A content curation suite allows you a bunch of extra flexibility in curating content. You can schedule posts, you can track their performance, and you can generally turn curation into a well-tuned machine designed to benefit your page.
- Schedule curated posts in a mix with your own posts. How many curated posts should appear between your posts? That’s a question for the ages. In the extreme examples above, George Takei curates dozens or hundreds of posts in between each of his own personal posts. PCMag curates nothing. Your ideal is likely somewhere in between.
Here’s one example; if you post 14 times each week – twice per day – ration out your posts. Figure you post 1 highly tuned advertising message, 4 of your own posts, and 9 curated posts in a week. That gives you plenty of exposure on your own page, but doesn’t drown your readers in branded content.
- Avoid curating promotional content from other brands. This one is simple; you want to show informational content rather than advertorial content. You’re not a billboard or a spokesman for those other brands, right? Unless you are. In which case, well, go ahead and be as promotional as you want.
- When curating, copy as little of the original content as possible. This is part of the ethics of sharing content. You don’t want to copy so much of the content that you trigger copied or scraped content penalties, for example. This is less of a problem on Facebook than it is on your website. Facebook allows you to share posts and add your commentary, while still listing the original source. Speaking of…
- Always identify the source of the curated content. Curation is all about community and sharing. If it looks like the post is coming from your site, you lose out on the association with other brands. You also look like you’re potentially stealing content. Neither is a good thing. Facebook makes it easy to trace a post back to its source, so make sure to do the legwork before you share.

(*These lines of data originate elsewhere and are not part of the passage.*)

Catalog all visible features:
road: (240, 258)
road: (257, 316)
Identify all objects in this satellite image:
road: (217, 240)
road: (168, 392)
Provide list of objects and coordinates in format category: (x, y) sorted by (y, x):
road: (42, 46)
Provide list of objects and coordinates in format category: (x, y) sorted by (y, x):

- Provide added value to the content you curate. Clicking share on a post and forgetting about it isn’t good curation. You need to add a comment to it. On Facebook, all you really need is a sentence or two explaining the value of the piece and hooking your readers into viewing it.

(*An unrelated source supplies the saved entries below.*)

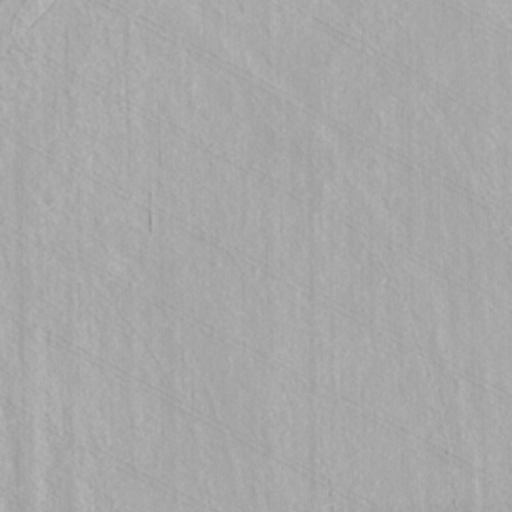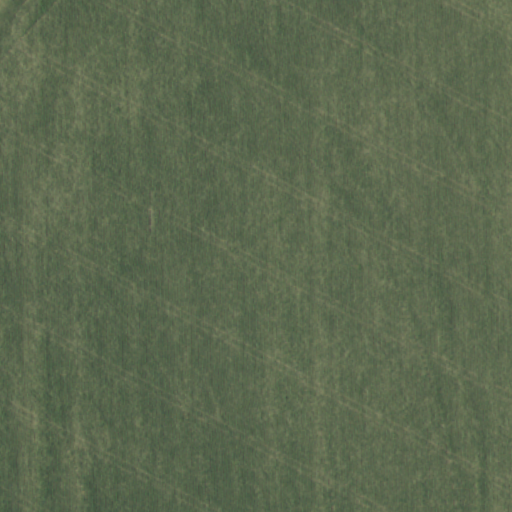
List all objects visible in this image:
crop: (256, 256)
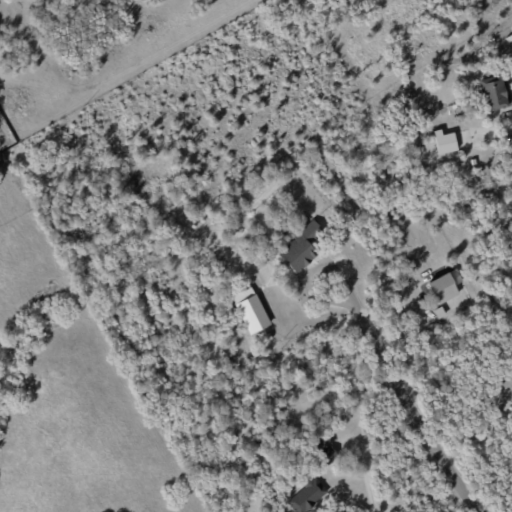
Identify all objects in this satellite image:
building: (491, 94)
building: (443, 141)
building: (299, 247)
building: (443, 286)
building: (249, 310)
building: (438, 312)
road: (404, 393)
building: (511, 405)
building: (324, 451)
road: (368, 476)
building: (306, 495)
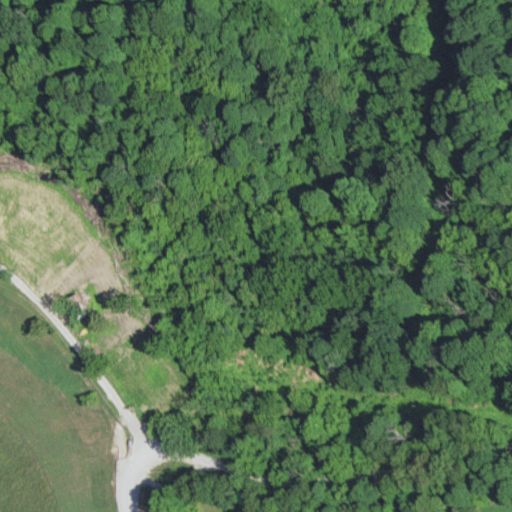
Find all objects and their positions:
road: (213, 461)
road: (134, 473)
road: (162, 483)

- Curate from a wide range of sources, lest you look like a paid affiliate. If you’re always curating from the same 2-3 sources, you look like a partner for those sites. Curate from around the web; hundreds or thousands of authoritative sources exist in your industry, if you know where to find them.
- Never promote curated content. This one is simple. Why would you pay to promote a piece of content that does you no good in terms of conversions?

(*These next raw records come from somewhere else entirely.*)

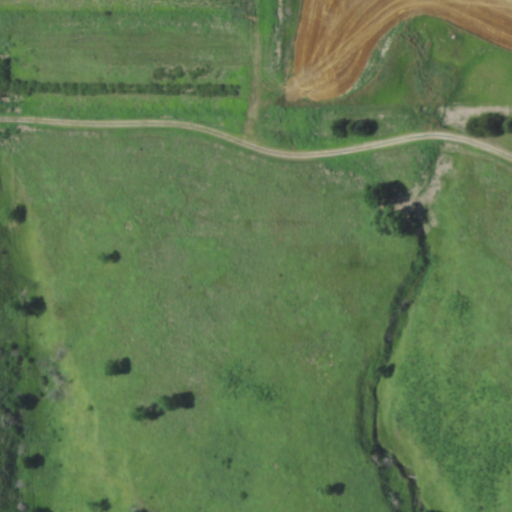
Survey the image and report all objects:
crop: (101, 2)
crop: (375, 38)
road: (257, 150)
park: (242, 278)
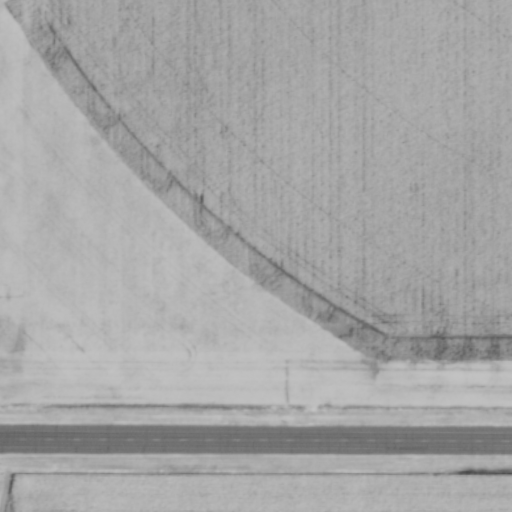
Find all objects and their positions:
road: (256, 435)
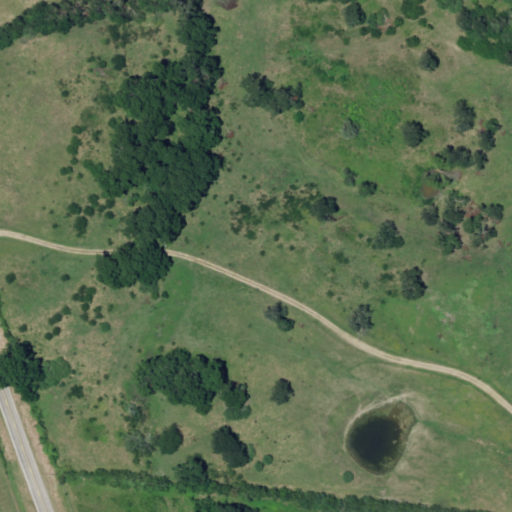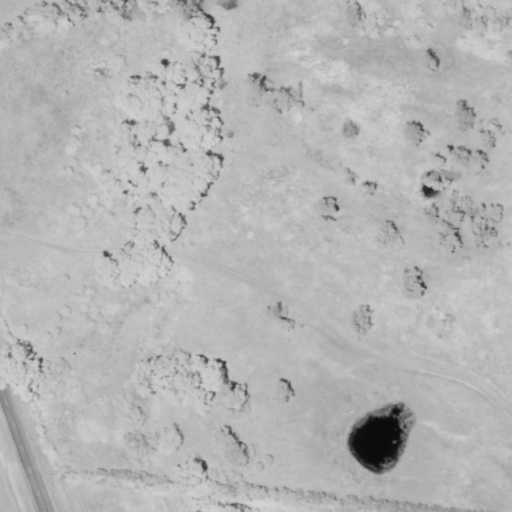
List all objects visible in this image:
road: (267, 287)
road: (24, 437)
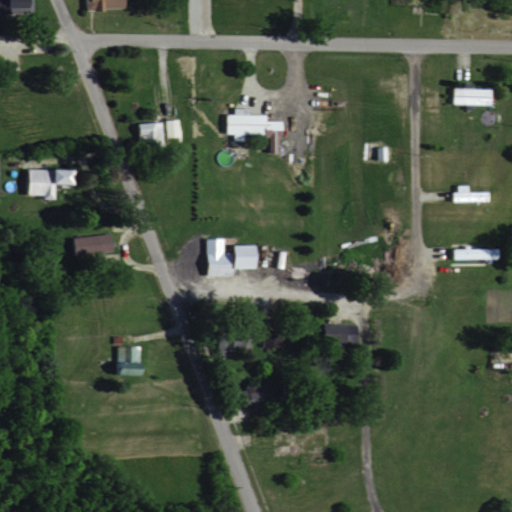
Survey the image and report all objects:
building: (99, 4)
building: (12, 5)
road: (65, 19)
road: (294, 21)
road: (293, 42)
building: (465, 95)
building: (168, 127)
building: (246, 127)
building: (148, 132)
building: (36, 181)
building: (462, 193)
building: (85, 244)
building: (465, 252)
building: (220, 255)
road: (159, 276)
road: (414, 284)
road: (293, 298)
building: (335, 333)
building: (220, 339)
building: (118, 359)
road: (361, 379)
road: (510, 509)
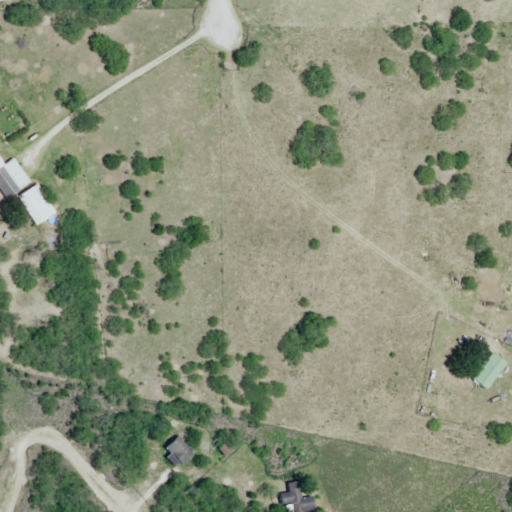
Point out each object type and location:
building: (4, 1)
road: (222, 9)
road: (119, 84)
building: (11, 179)
building: (35, 206)
building: (489, 371)
road: (49, 451)
building: (179, 451)
building: (296, 500)
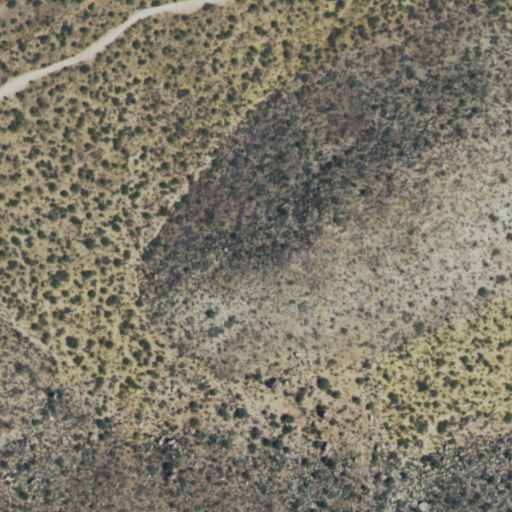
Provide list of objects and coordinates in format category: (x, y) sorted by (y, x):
road: (98, 42)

So, with those ground rules out of the way, it’s time to move on to the actual nitty gritty of content curation; content discovery and sharing.
Curation Details
The first thing you’re going to want to do is set up a feed of possible content to curate. Feedly is a great tool for this, though you can use anything that works for you. The idea is to aggregate the publications of every authoritative source you like, all in one place.
As you find content you might want to curate in this feed, set it aside. Don’t immediately schedule it; you don’t want to fill your feed with content you scheduled, only to need to go back and remove posts later to fit in better posts. Consider this first stage the gathering of raw materials.
Once you have a pool of posts to curate, examine each one in more detail. Remove those that are too promotional for your tastes. Remove the ones that don’t fit with your brand, on a second review. Remove any others that turn out to be secondary sources, or that don’t have as much depth to them as you would prefer.
Once you have your more focused feed, begin to schedule these posts. Make sure to leave room in your content schedule for your own posts. As you add posts to your scheduled feed, make sure you’re adding value to them. Add a question or a comment to engage readers and offer your brand perspective on the content. Done properly, people will engage with your post after reading the content.